L’épuisement professionnel : qui, quoi … ?

Vous avez déjà entendu ces mots : burn-out ou épuisement professionnel.

S’ils sont aujourd’hui couramment employés, nous constatons dans nos interventions que ses symptômes sont encore assez méconnus et les idées reçues parfois tenaces : «ça concerne les personnes fragiles, celles qui supportent pas le stress … c’est une mode, ça passera… c’est un bon motif d’arrêt pour les fainéants … ».

Alors prenons un peu de temps pour parler concret.

QUI ?

Il serait réducteur de vouloir dresser un portrait-robot d’une personne sujette à un épuisement professionnel.

Pour autant, il ressort des caractéristiques commues : ce sont généralement les personnes les plus investies dans leur travail, avec une valeur-travail forte. L’importance accordée à l’activité professionnelle est généralement excessive et déborde sur la vie personnelle. Elles ne conçoivent pas de ne pas faire les choses à 100% (voire plus). Perfectionnistes, jamais malades, toujours là pour donner un coup de main lorsque c’est le rush, quitte à ajouter à leur propre emploi du temps une surcharge de travail.

Ils représentent souvent des piliers de l’entreprise … d’où l’importance d’en prendre soin.

QUOI ?

On ne s’improvise pas à diagnostiquer un épuisement professionnel. Des praticiens sont spécialisés sur le sujet et pourront poser un diagnostic précis en fonction de divers paramètres.

Voici cependant une ébauche de symptômes pouvant mener à l’épuisement professionnel, susceptibles de vous guider.

Il est constaté un changement par rapport à d’habitude sur différents plans :

Sur le plan physique : des douleurs peuvent apparaitre, voire des blessures, des troubles du sommeil, digestifs, des maux de tête, … Une fatigue se fait ressentir, plus intense, qui ne passe pas malgré quelques nuits de sommeil en temps normal réparatrices. Vos habitudes alimentaires changent : vous n’avez plus d’appétit, ou à l’inverse vous dévorez tout ce qui vous tombe sous la main, vous ne mangez pas comme d’habitude (sans plaisir, moins équilibré…).

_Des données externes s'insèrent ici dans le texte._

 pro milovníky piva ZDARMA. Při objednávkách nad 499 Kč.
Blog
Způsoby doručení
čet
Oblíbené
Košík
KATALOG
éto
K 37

Sur le plan intellectuel : vous avez la sensation de moins bien « percuter », des difficultés à vous concentrer, à prendre des initiatives ou des décisions, vous faites des erreurs ou des oublis qui ne vous ressemblent pas…

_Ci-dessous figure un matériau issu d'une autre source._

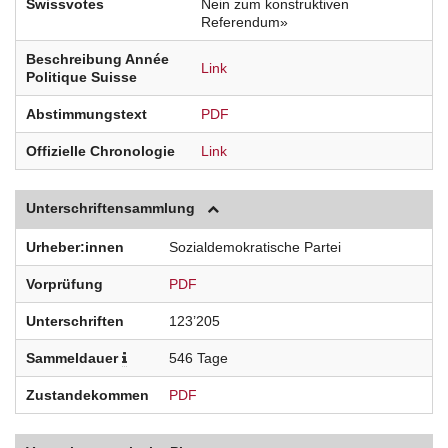
Swissvotes
Nein zum konstruktiven
Referendum»
Beschreibung Année
Link
Politique Suisse
Abstimmungstext
PDF
Offizielle Chronologie
Link
Unterschriftensammlung
Urheber:innen
Sozialdemokratische Partei
Vorprüfung
PDF
Unterschriften
123’205
Sammeldauer
546 Tage
Zustandekommen
PDF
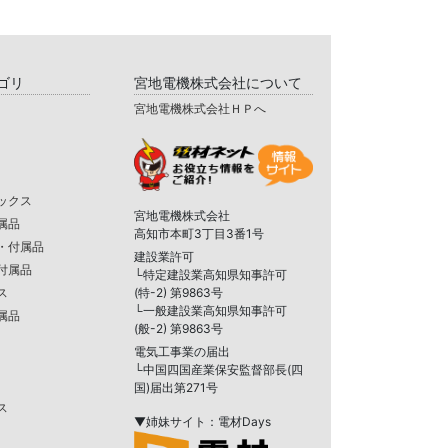
ゴリ
宮地電機株式会社について
宮地電機株式会社ＨＰへ
ックス
宮地電機株式会社
属品
高知市本町3丁目3番1号
・付属品
建設業許可
付属品
└特定建設業高知県知事許可
ス
(特-2) 第9863号
└一般建設業高知県知事許可
属品
(般-2) 第9863号
電気工事業の届出
└中国四国産業保安監督部長(四
国)届出第271号
ス
▼姉妹サイト：電材Days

Sur le plan émotionnel : vous êtes plus sensible ou nerveux qu’habituellement, parfois cynique, facilement en colère, angoissé, irritable ou à l’inverse euphorique (sans raison particulière). Certains peuvent passer du rire aux larmes en quelques secondes, passer des journées à pleurer ou ne pas réussir à retenir ses larmes dans des situations ne le « justifiant » pas à priori (en pleine réunion, lors d’un moment festif en famille, lors d’un concert, au volant de sa voiture…). La sensation d’être submergé et de ne pas se contrôler peut être ressentie, de même que l’incapacité à faire face aux tensions, au moindre changement. Une personne habituellement positive et investie, se désengage de certains projets ou débats, ou devient négative ; l’inverse pouvant également être constaté.

Sur le plan comportemental : outre les changements décrits ci-dessus, on peut constater également un évitement, un isolement social (repli sur soi, refus de contact avec ses collègues, difficultés à coopérer), une consommation accrue de produits calmants ou excitants (café, tabac, alcool, somnifères, anxiolytiques…)…

Des stratégies de surenchère sont souvent mises en œuvre passer de plus en plus de temps au travail, l’hyperactivité, pour des résultats « faibles » par rapport à l’investissement consacré… et bien sûr le déni.

Après la phase de résistance pour « tenir bon », la phase ultime de l’épuisement professionnel est « l’effondrement ».

Alors avant d’en arriver là, pensez à vous, à vous écouter (ces symptômes sont autant de signaux d’alerte), à vos besoins fondamentaux, à vous ressourcer, à vous accorder des moments de plaisir.